Hello all:
I’m developing a RAG-type solution for my business. We will use the assistant API and file search against a vector store. Our knowledge base is divided into atomic topics, each containing significant knowledge. By experimentation, we have found that dividing a single topic into more granular atomic chunks results in the best performance. Each granular atomic chunk is plain English with a bit of markdown formatting. Crucially, the filename of each granular atomic chunk conveys necessary metadata linking back to our internal systems. When queried with a plain-English question, the assistant API includes references to these files, which is very important.
The above provides a brief overview of our prototyping process. The problem is a single topic; when granularly divided as described above, it can result in many 10’s of files. For example, one topic results in 128 granular atomic file chunks, and we have 100’s of topics.
I’m looking to understand if there is a better way. For example, can we combine our granular atomic file chunks into a single file for upload purposes but still return the references associated with each granular chunk in the generated assistant responses?
Any ideas will be appreciated.
Regards
Kevin
Since the Assistants API will be retired next year, you might want to change that as well as part of your ongoing efforts.
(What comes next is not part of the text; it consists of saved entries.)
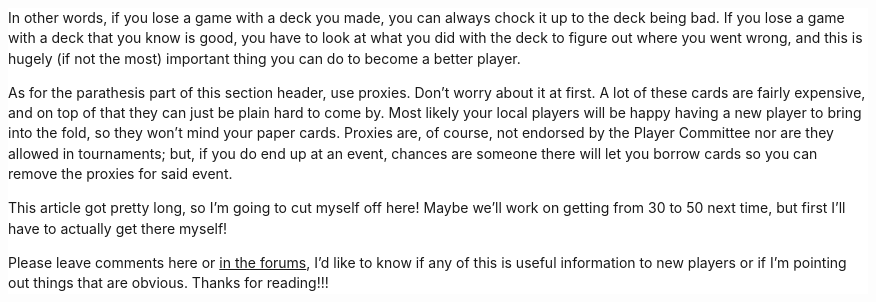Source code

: In other words, if you lose a game with a deck you made, you can always chock it up to the deck being bad. If you lose a game with a deck that you know is good, you have to look at what you did with the deck to figure out where you went wrong, and this is hugely (if not the most) important thing you can do to become a better player.

As for the parathesis part of this section header, use proxies. Don&#8217;t worry about it at first. A lot of these cards are fairly expensive, and on top of that they can just be plain hard to come by. Most likely your local players will be happy having a new player to bring into the fold, so they won&#8217;t mind your paper cards. Proxies are, of course, not endorsed by the Player Committee nor are they allowed in tournaments; but, if you do end up at an event, chances are someone there will let you borrow cards so you can remove the proxies for said event.

This article got pretty long, so I&#8217;m going to cut myself off here! Maybe we&#8217;ll work on getting from 30 to 50 next time, but first I&#8217;ll have to actually get there myself!

Please leave comments here or [in the forums](http://www.starwarsccg.org/forums/viewtopic.php?f=2&t=63422), I&#8217;d like to know if any of this is useful information to new players or if I&#8217;m pointing out things that are obvious. Thanks for reading!!!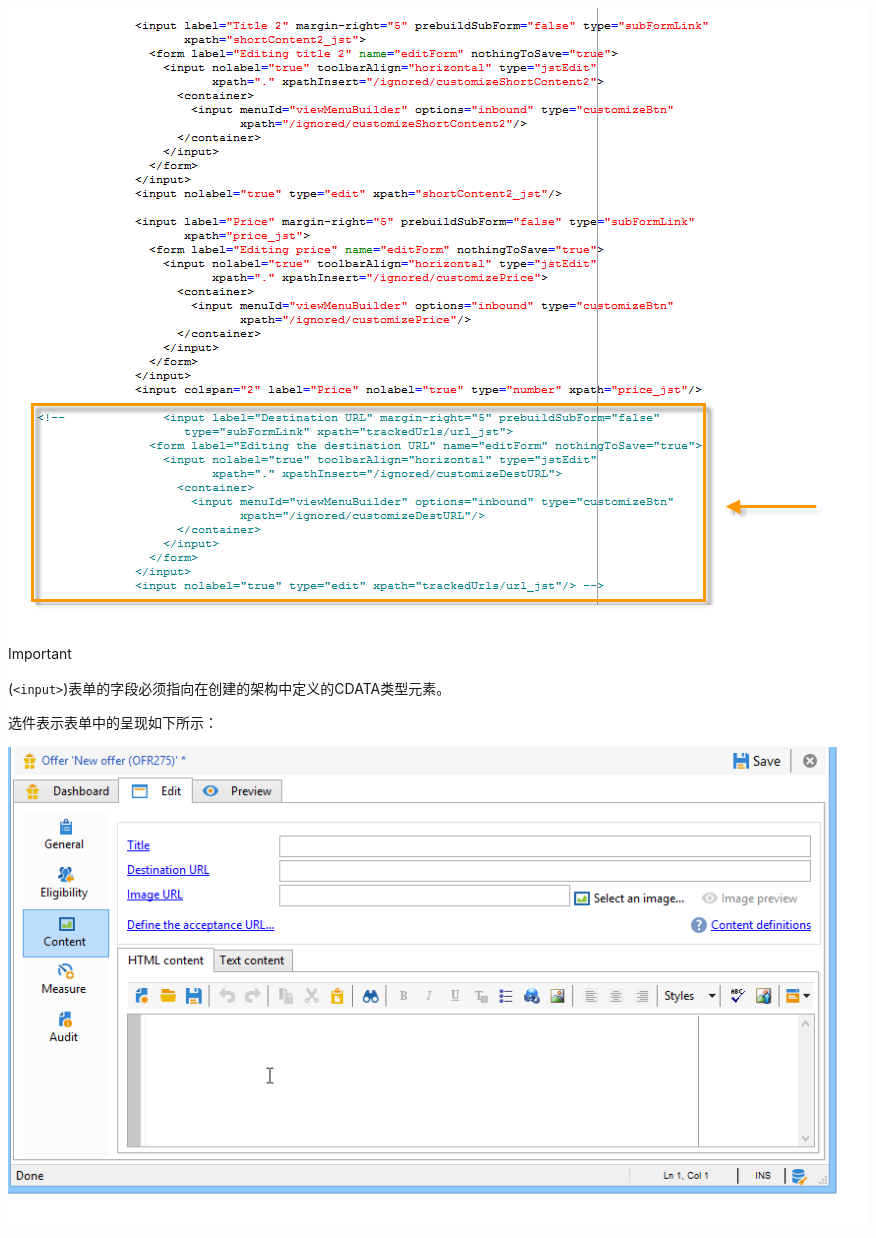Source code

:    ![](assets/interaction_xmlmode_form_001.png)

   >[!IMPORTANT]
   >
   >(`<input>`)表单的字段必须指向在创建的架构中定义的CDATA类型元素。

   选件表示表单中的呈现如下所示：

   ![](assets/interaction_xmlmode_form.png)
If you give me some more detailed information/examples we can help better. You describe 100’s of topics. How long is a topic? And if the result is so many files, what happens afterwards?
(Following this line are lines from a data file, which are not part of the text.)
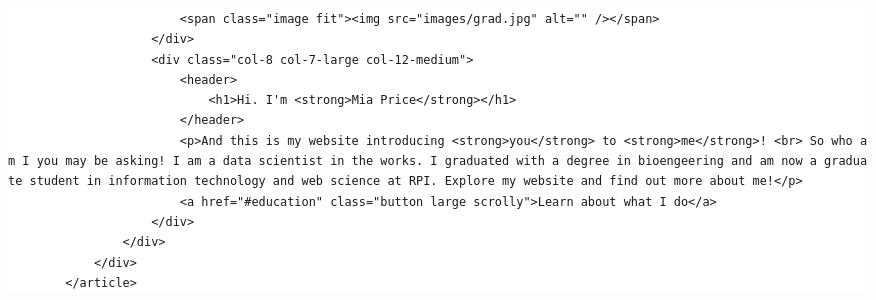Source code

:							<span class="image fit"><img src="images/grad.jpg" alt="" /></span>
						</div>
						<div class="col-8 col-7-large col-12-medium">
							<header>
								<h1>Hi. I'm <strong>Mia Price</strong></h1>
							</header>
                            <p>And this is my website introducing <strong>you</strong> to <strong>me</strong>! <br> So who am I you may be asking! I am a data scientist in the works. I graduated with a degree in bioengeering and am now a graduate student in information technology and web science at RPI. Explore my website and find out more about me!</p>
							<a href="#education" class="button large scrolly">Learn about what I do</a>
						</div>
					</div>
				</div>
			</article>
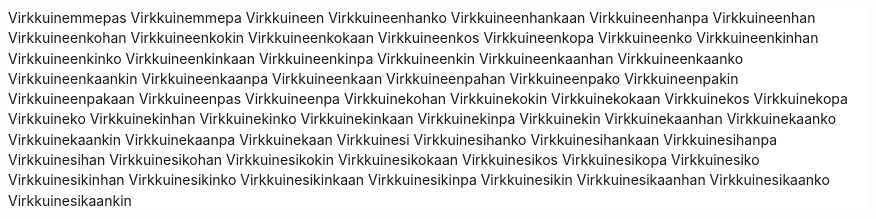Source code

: Virkkuinemmepas
Virkkuinemmepa
Virkkuineen
Virkkuineenhanko
Virkkuineenhankaan
Virkkuineenhanpa
Virkkuineenhan
Virkkuineenkohan
Virkkuineenkokin
Virkkuineenkokaan
Virkkuineenkos
Virkkuineenkopa
Virkkuineenko
Virkkuineenkinhan
Virkkuineenkinko
Virkkuineenkinkaan
Virkkuineenkinpa
Virkkuineenkin
Virkkuineenkaanhan
Virkkuineenkaanko
Virkkuineenkaankin
Virkkuineenkaanpa
Virkkuineenkaan
Virkkuineenpahan
Virkkuineenpako
Virkkuineenpakin
Virkkuineenpakaan
Virkkuineenpas
Virkkuineenpa
Virkkuinekohan
Virkkuinekokin
Virkkuinekokaan
Virkkuinekos
Virkkuinekopa
Virkkuineko
Virkkuinekinhan
Virkkuinekinko
Virkkuinekinkaan
Virkkuinekinpa
Virkkuinekin
Virkkuinekaanhan
Virkkuinekaanko
Virkkuinekaankin
Virkkuinekaanpa
Virkkuinekaan
Virkkuinesi
Virkkuinesihanko
Virkkuinesihankaan
Virkkuinesihanpa
Virkkuinesihan
Virkkuinesikohan
Virkkuinesikokin
Virkkuinesikokaan
Virkkuinesikos
Virkkuinesikopa
Virkkuinesiko
Virkkuinesikinhan
Virkkuinesikinko
Virkkuinesikinkaan
Virkkuinesikinpa
Virkkuinesikin
Virkkuinesikaanhan
Virkkuinesikaanko
Virkkuinesikaankin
Thank you for replying and informing me that assistants will be deprecated next year. According to their documentation, OpenAI will replace them with a functionally equivalent Responses API that will be made available early next year. It looks like they are simply evolving and consolidating their APIs which makes sense.
Regarding our content, our knowledge base is a collection of topics (JSON documents). Let’s say an individual topic consists of many paragraphs. Before we upload to OpenAI, we transform the topic and split it into separate paragraphs. Each paragraph is stored in an individual file. For example, topic1.json becomes:
- topic1-paragraph1-{id}.txt
- topic1-paragraph2-{id}.txt
- …
- topic1-paragraph128-{id}.txt
During splitting, we remove all JSON, and each resultant txt file contains only plain English and a little markdown. We split like this because the filenames conveys important metadata, particularly the {id} value. So, when we use the assistant for chat, the assistant includes references to the individual files, which allows us to verify the response. However, as said before, one topic (topic1.JSON) becomes 128 individual txt files. It works pretty well, but there are many files, and we have 100s topics.
Anyway, I hope this is a little clearer.
Have you considered having the topics for one product in a single markdown, with the id in header like ## ID: <>
Not sure about the total size(s) but I don’t see what that wouldn’t be able to come up with consistnent results, with WAY less files?
Thanks once again for your reply.
We’ve decided to switch to using AWS knowledge bases and agents. AWS supports providing a CSV file along with a corresponding metadata file. Each row of CSV is chunked individually, and metadata from the row’s columns can be associated with that chunk. That’s perfect for our needs and solves the file explosion problem. I would provide a link to the AWS documentation, but OpenAI won’t let me post links for some reason!